# [Available records]

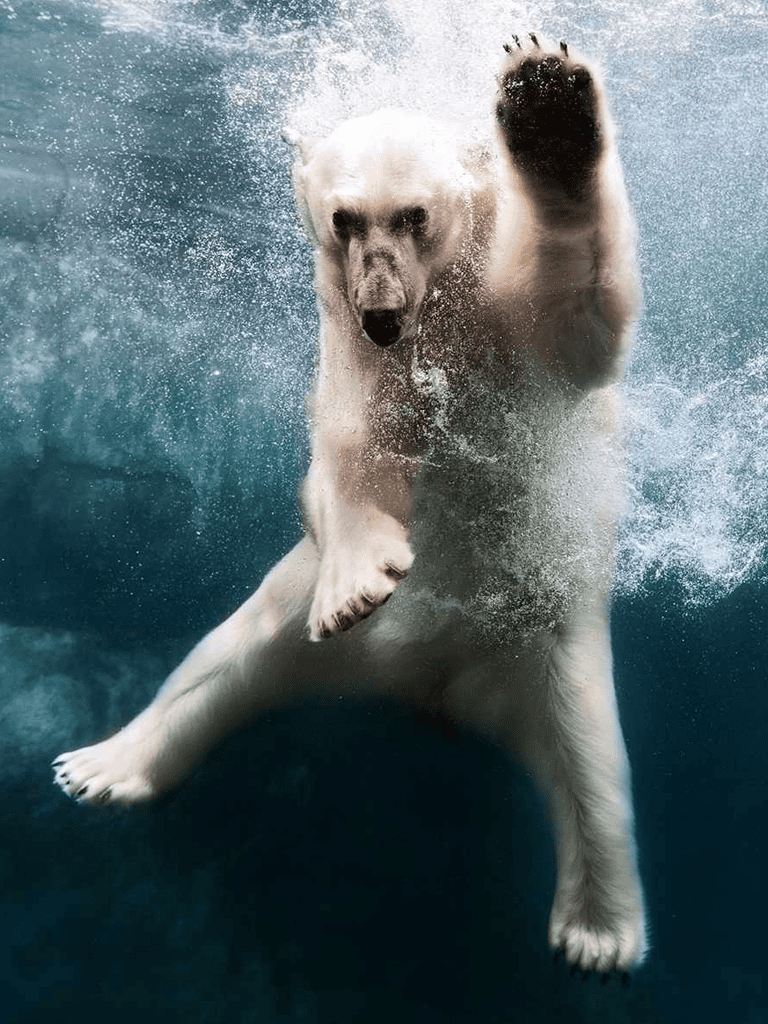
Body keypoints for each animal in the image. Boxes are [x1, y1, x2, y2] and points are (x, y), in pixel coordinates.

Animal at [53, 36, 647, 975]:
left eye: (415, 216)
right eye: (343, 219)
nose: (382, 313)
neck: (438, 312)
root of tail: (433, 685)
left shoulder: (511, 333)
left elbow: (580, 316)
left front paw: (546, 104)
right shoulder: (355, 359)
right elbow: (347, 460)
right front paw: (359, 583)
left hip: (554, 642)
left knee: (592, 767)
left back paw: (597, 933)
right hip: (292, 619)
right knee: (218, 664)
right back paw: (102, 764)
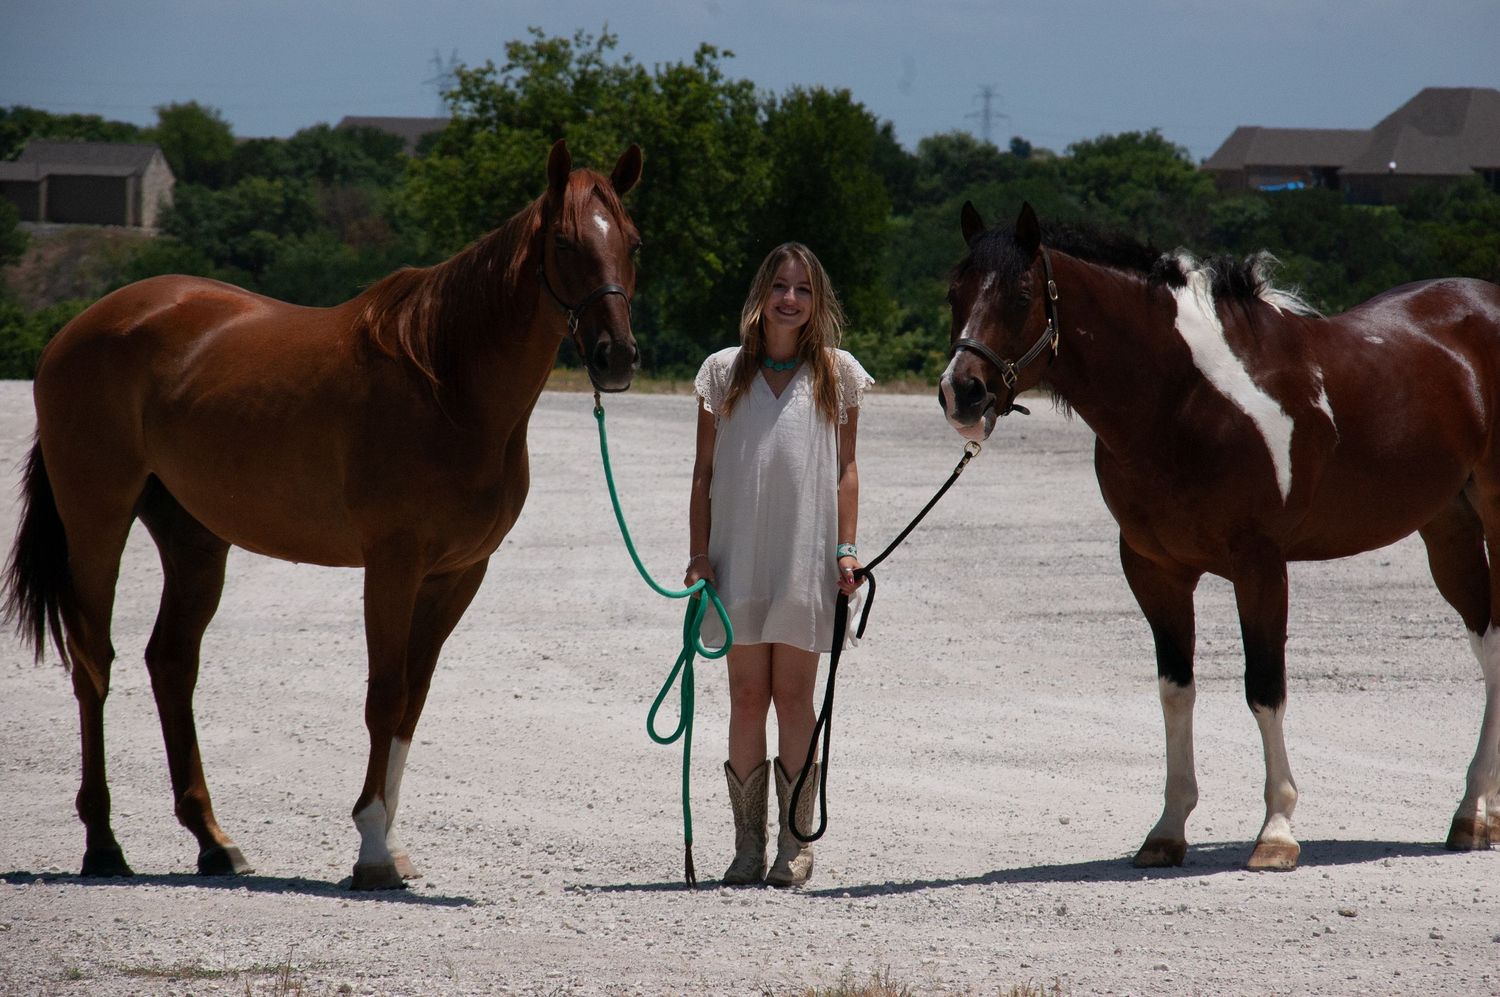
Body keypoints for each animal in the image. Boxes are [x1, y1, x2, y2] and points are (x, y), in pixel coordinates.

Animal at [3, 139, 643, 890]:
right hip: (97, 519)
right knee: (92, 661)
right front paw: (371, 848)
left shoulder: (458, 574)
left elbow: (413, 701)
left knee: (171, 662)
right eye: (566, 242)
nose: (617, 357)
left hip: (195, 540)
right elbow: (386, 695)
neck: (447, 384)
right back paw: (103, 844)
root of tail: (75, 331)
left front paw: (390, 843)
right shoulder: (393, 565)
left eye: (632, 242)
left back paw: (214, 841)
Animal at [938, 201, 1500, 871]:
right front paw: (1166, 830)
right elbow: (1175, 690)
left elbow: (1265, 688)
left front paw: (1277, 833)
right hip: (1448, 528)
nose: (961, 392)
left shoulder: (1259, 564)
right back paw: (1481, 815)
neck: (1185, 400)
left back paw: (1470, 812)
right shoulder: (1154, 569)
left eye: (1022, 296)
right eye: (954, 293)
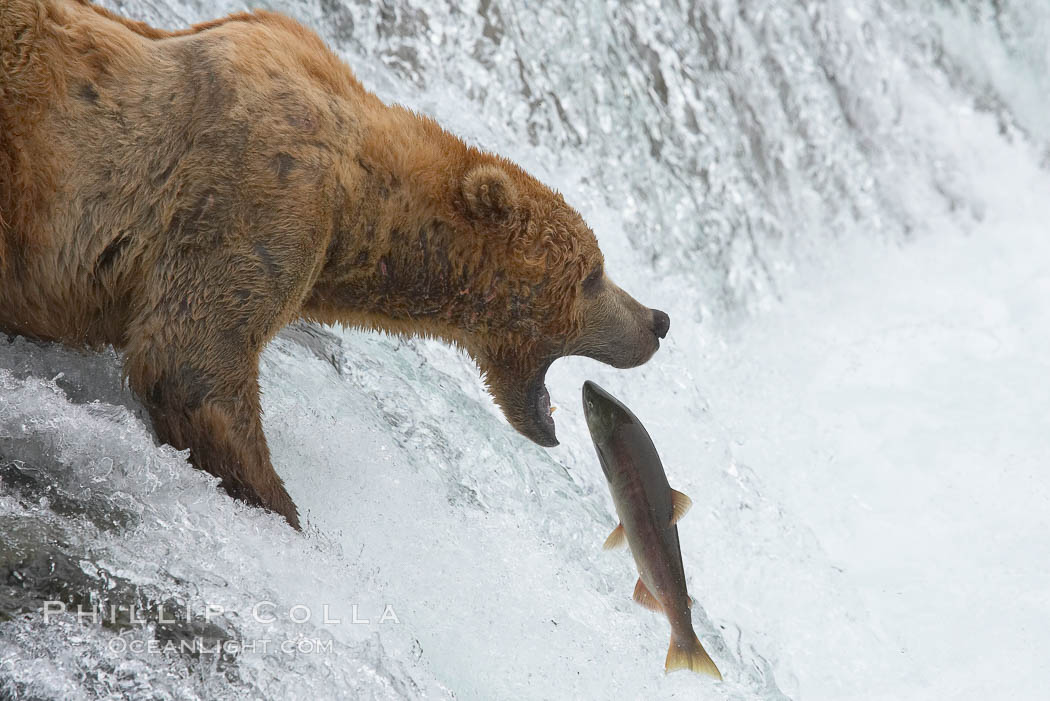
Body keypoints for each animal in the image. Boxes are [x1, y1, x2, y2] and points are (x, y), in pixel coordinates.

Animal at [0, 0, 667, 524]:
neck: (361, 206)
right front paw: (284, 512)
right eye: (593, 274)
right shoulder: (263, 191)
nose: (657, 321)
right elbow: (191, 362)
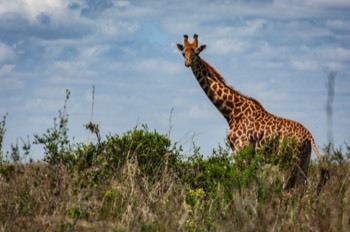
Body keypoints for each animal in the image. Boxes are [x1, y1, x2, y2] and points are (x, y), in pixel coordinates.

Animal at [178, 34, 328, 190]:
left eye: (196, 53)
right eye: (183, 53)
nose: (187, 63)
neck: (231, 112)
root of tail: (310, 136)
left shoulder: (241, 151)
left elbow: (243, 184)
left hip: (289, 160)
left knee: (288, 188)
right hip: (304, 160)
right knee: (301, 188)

# [Exercise directions]
Write the lines out again exactly, from the one containing "nose: (187, 63)" through the last line of the records, and include no other lines.

# [Result]
nose: (187, 63)
neck: (231, 112)
root of tail: (310, 136)
left shoulder: (241, 151)
left elbow: (243, 184)
left hip: (289, 160)
left knee: (288, 188)
right hip: (304, 160)
right knee: (301, 188)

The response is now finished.